Reformed Forum Larger Catechism


----------



## Marrow Man (Mar 19, 2009)

How about created an endless series of popularity threads on the PB?


----------



## Athaleyah (Mar 19, 2009)

Marrow Man said:


> How about created an endless series of popularity threads on the PB?



I would if I could think of a category I could win.  Strangest, maybe.


----------



## py3ak (Mar 19, 2009)

There are many sites that have entertaining games. Of course there is our arcade on here, or you could try miniclip.com as well. I like Canyon Defender.


----------



## JOwen (Mar 19, 2009)

LawrenceU said:


> I don't recreate online. I recreate best wielding a fly rod, waking behind my dog with my 16 ga. SxS in hand, swinging on the porch with my wife and daughter, reading a good book, and the like.



We would get along famously! Today was my second oldest son's b-day, and what did he want to do? Fly tie and skeet shooting. We are avid fly fishing people in this home. I have a 12/20 ga. SxS, and a great fly rod. Come to Alberta in October and we can hunt Ruffed Grouse on our way to the North Ram river.


----------



## LadyFlynt (Mar 19, 2009)

When I really need to beat out some frustration:
Yeti Sports Bloody Penguin Toss

When I actually have some patience:
Orisinal.com - Winterbells

Or for fun, I can go chase my goat in the pen down.

-----Added 3/19/2009 at 07:30:01 EST-----

Yeti Sports Flamingo Drive


----------



## Athaleyah (Mar 19, 2009)

LadyFlynt said:


> Or for fun, I can go chase my goat in the pen down.



Maybe I need a goat.
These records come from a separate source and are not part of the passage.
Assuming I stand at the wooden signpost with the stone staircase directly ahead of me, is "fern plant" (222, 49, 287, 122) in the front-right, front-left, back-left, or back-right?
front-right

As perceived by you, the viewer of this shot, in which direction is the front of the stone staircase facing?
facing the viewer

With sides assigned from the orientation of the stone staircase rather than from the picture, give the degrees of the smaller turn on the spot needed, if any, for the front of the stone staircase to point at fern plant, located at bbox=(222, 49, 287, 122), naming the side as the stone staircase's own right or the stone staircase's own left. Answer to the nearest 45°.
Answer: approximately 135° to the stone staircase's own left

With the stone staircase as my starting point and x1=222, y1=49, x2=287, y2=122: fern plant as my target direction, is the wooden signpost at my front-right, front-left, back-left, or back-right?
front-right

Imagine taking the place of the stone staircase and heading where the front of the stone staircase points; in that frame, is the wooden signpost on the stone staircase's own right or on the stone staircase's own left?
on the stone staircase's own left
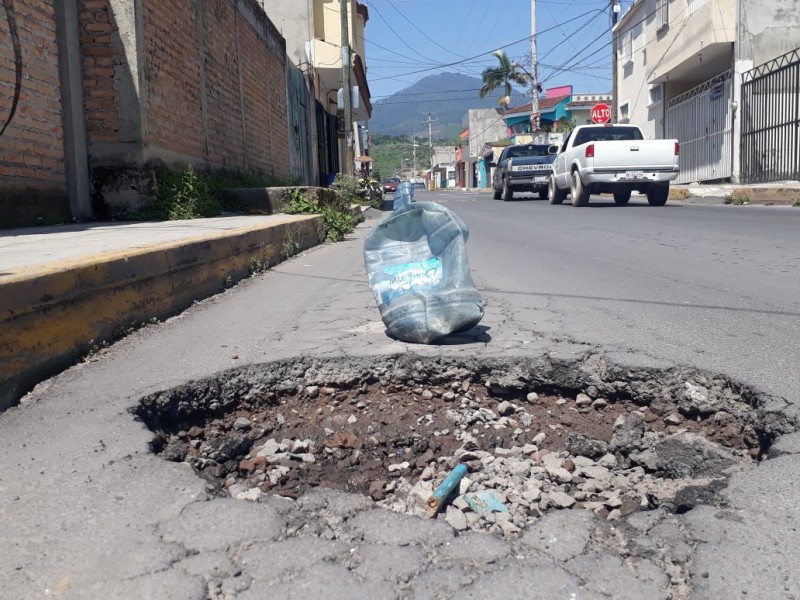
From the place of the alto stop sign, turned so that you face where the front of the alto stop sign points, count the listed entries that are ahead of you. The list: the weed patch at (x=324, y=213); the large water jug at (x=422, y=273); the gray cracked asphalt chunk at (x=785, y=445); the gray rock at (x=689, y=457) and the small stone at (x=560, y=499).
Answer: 5

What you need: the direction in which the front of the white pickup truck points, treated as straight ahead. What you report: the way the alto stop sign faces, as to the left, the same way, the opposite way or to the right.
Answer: the opposite way

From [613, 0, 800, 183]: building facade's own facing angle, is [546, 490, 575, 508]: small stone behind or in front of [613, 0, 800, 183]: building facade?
in front

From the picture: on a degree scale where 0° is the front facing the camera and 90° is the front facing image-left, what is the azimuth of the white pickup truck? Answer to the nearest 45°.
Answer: approximately 180°

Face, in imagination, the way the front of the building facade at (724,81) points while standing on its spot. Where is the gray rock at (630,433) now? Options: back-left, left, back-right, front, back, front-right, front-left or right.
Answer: front-left

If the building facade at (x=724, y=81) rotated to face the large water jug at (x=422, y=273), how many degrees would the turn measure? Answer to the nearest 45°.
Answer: approximately 45° to its left

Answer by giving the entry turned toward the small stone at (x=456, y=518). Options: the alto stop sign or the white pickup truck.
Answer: the alto stop sign

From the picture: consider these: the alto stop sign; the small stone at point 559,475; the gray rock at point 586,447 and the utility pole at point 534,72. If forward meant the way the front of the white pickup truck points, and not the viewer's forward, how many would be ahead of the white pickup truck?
2

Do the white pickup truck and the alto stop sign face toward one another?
yes

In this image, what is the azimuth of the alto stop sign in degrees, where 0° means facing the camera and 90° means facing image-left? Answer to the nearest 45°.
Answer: approximately 0°

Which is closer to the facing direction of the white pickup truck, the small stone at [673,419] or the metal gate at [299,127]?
the metal gate

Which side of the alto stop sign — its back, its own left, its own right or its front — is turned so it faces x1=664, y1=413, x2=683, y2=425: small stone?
front

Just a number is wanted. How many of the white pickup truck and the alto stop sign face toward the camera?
1

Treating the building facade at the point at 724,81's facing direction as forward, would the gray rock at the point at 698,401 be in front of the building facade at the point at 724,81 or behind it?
in front

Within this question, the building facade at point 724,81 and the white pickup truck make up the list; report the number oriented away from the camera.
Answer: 1

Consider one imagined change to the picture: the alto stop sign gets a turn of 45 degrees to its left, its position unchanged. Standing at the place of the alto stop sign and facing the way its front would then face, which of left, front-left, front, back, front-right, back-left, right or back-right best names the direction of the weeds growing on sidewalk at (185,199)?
front-right

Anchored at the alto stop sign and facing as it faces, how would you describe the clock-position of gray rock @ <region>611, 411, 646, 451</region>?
The gray rock is roughly at 12 o'clock from the alto stop sign.

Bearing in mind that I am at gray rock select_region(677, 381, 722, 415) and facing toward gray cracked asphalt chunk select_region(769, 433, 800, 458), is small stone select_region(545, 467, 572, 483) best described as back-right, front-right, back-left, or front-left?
front-right

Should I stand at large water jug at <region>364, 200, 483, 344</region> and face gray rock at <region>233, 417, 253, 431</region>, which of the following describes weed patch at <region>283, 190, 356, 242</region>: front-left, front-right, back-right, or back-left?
back-right

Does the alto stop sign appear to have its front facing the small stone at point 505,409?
yes

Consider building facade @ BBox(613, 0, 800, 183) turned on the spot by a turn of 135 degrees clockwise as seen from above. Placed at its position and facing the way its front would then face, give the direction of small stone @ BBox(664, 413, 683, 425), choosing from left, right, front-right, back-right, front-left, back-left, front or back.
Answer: back

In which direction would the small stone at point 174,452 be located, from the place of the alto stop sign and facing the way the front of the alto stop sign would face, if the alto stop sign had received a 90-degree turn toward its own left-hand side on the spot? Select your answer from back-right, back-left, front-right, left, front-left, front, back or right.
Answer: right
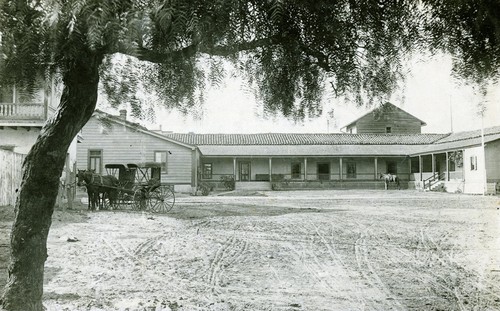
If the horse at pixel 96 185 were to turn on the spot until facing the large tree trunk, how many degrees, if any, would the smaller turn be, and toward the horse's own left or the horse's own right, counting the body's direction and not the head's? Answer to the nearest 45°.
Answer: approximately 45° to the horse's own left

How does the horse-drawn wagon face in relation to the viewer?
to the viewer's left

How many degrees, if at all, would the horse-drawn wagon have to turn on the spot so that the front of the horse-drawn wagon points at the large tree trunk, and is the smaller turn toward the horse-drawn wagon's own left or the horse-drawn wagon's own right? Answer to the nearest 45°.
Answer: approximately 90° to the horse-drawn wagon's own left

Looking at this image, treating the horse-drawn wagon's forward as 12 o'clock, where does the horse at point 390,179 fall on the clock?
The horse is roughly at 5 o'clock from the horse-drawn wagon.

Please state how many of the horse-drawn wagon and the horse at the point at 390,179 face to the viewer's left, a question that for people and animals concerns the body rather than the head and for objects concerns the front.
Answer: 2

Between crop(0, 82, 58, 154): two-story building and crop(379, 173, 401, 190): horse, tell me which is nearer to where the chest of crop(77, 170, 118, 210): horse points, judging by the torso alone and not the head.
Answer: the two-story building

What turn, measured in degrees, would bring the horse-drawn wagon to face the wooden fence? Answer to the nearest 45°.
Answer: approximately 45° to its left

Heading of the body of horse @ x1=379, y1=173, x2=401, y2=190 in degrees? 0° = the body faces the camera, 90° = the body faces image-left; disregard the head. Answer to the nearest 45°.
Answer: approximately 90°

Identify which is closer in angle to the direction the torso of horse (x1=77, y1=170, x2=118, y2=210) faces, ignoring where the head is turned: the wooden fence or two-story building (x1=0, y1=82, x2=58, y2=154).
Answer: the wooden fence
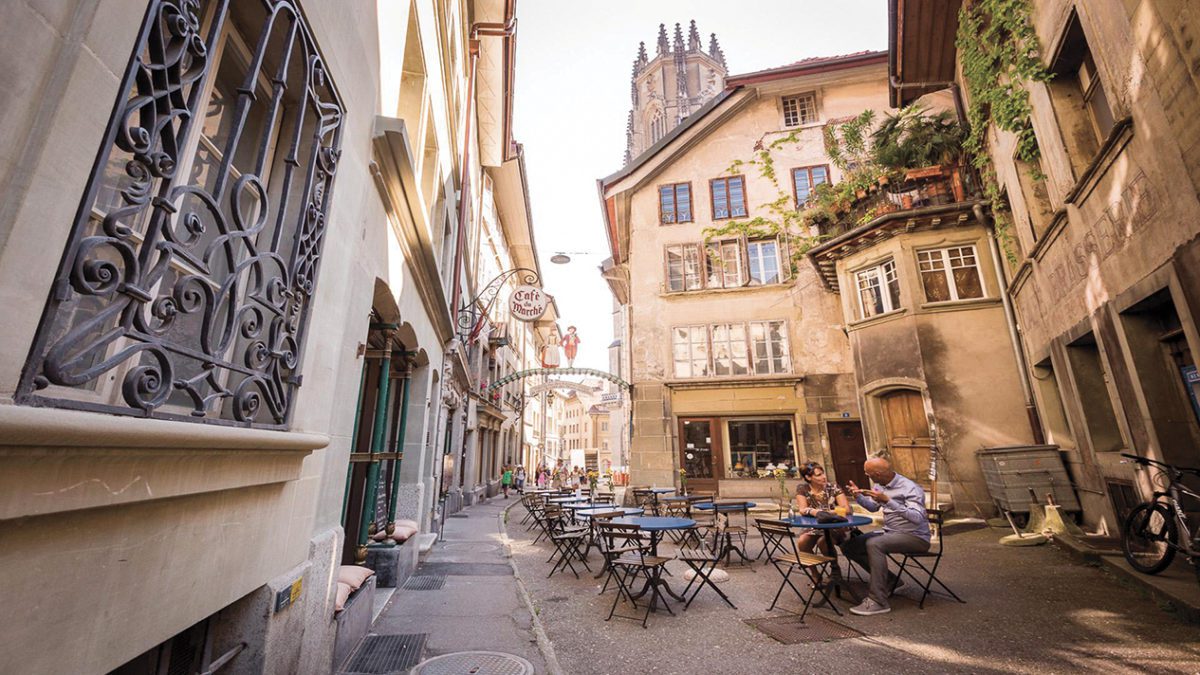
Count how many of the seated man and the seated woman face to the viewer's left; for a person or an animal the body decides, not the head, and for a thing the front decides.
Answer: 1

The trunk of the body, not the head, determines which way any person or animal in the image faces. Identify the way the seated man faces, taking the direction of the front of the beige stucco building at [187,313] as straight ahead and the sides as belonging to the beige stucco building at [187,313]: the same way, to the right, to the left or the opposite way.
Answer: the opposite way

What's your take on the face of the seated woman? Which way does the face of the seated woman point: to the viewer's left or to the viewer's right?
to the viewer's right

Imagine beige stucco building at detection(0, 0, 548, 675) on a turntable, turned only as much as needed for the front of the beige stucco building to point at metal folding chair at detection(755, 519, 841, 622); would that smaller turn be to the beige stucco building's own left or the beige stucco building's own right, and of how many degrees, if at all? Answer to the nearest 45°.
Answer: approximately 45° to the beige stucco building's own left

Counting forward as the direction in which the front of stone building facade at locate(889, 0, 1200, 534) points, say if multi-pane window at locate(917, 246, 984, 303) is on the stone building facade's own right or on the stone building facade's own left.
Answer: on the stone building facade's own right

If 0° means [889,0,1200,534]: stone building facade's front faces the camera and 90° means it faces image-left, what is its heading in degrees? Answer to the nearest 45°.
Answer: approximately 45°

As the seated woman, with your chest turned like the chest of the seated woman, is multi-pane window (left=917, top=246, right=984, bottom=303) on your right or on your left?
on your left

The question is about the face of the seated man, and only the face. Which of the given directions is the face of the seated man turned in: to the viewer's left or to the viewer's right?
to the viewer's left

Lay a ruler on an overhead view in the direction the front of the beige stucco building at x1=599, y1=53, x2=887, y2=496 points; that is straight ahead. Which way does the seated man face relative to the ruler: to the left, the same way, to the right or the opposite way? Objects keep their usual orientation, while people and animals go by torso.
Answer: to the right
Or some chickens. Chickens that lay brown eggs.

I remember one of the only episodes of Martha Stewart I have seen, she was going out to her chicken coop and telling how she has many different types of chickens so that she can get many different beautiful colors of eggs to display in her kitchen. First I was surprised that she would have a chicken coop... and then I was surprised that anyone would gather a bunch of chickens based on which had the prettiest eggs. The whole thing was kind of surreal.


----------